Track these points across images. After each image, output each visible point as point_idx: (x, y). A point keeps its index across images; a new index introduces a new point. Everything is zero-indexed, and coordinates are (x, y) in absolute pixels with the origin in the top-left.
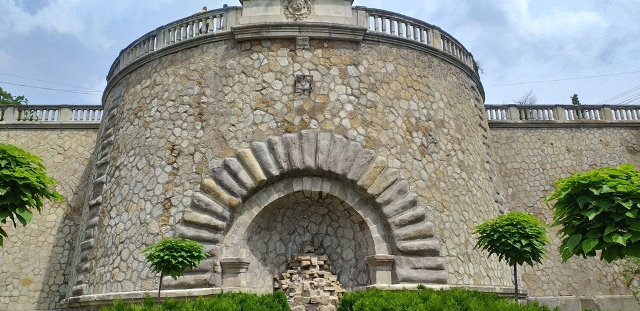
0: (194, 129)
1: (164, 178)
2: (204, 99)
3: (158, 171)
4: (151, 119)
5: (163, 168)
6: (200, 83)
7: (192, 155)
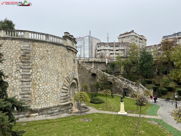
0: (61, 67)
1: (56, 78)
2: (62, 60)
3: (54, 76)
4: (49, 61)
5: (55, 75)
6: (61, 56)
7: (62, 73)
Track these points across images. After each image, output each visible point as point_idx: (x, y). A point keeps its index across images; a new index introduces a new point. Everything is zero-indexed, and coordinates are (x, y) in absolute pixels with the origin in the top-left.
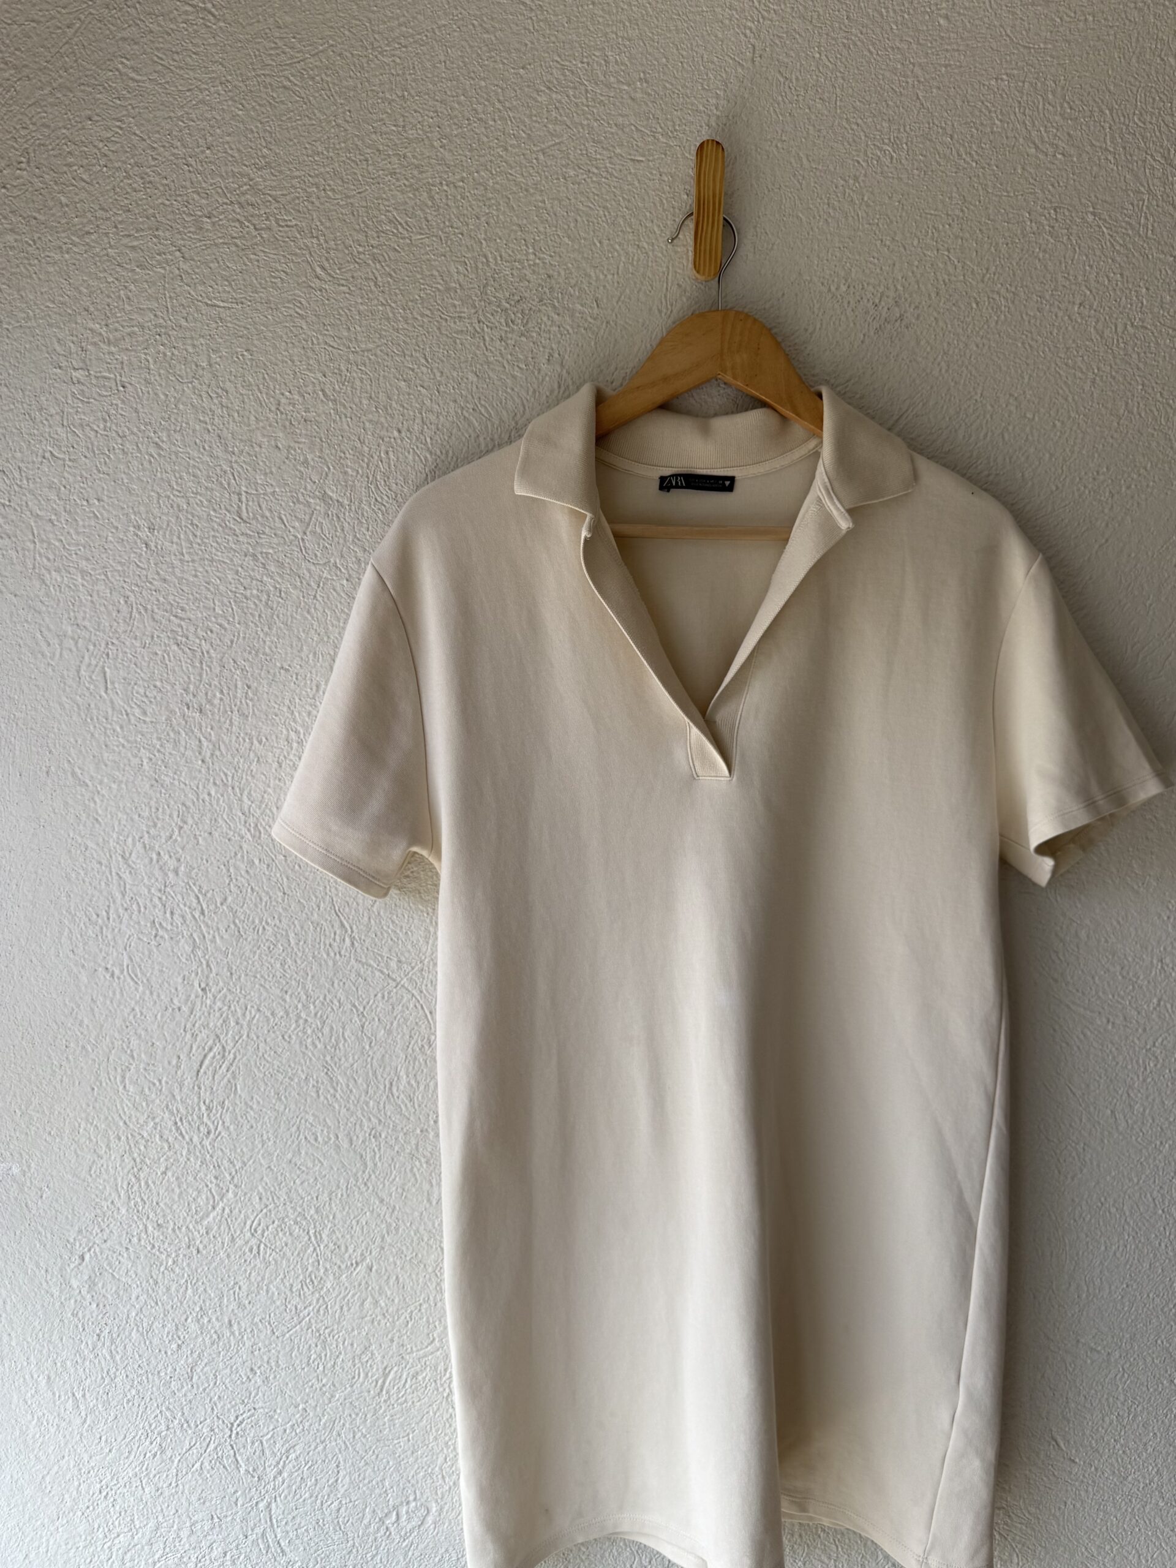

____________

-- YOUR GOAL --
Revise the listing by replacing every instance of "zero-indexed" with "indexed from zero", leaving all other text unchanged, and omit the picture markers from your answer.

-- ANSWER TO THE PROBLEM --
Track these points across images. After each image, output each visible point as point_idx: (x, y). A point keeps its index across images; a new index introduces a new point. Everything is indexed from zero, and coordinates are (x, y) in absolute pixels with the origin in the top-left.
0: (194, 129)
1: (164, 178)
2: (204, 99)
3: (158, 171)
4: (151, 119)
5: (163, 168)
6: (200, 83)
7: (192, 155)
0: (61, 67)
1: (56, 78)
2: (62, 60)
3: (54, 76)
4: (49, 61)
5: (55, 75)
6: (61, 56)
7: (62, 73)
Track these points across images. After each image, output each visible point as point_idx: (x, y). A point keeps its index across images; a new index introduces a new point. Everything is indexed from zero, and coordinates are (x, y) in absolute pixels with the origin in the top-left.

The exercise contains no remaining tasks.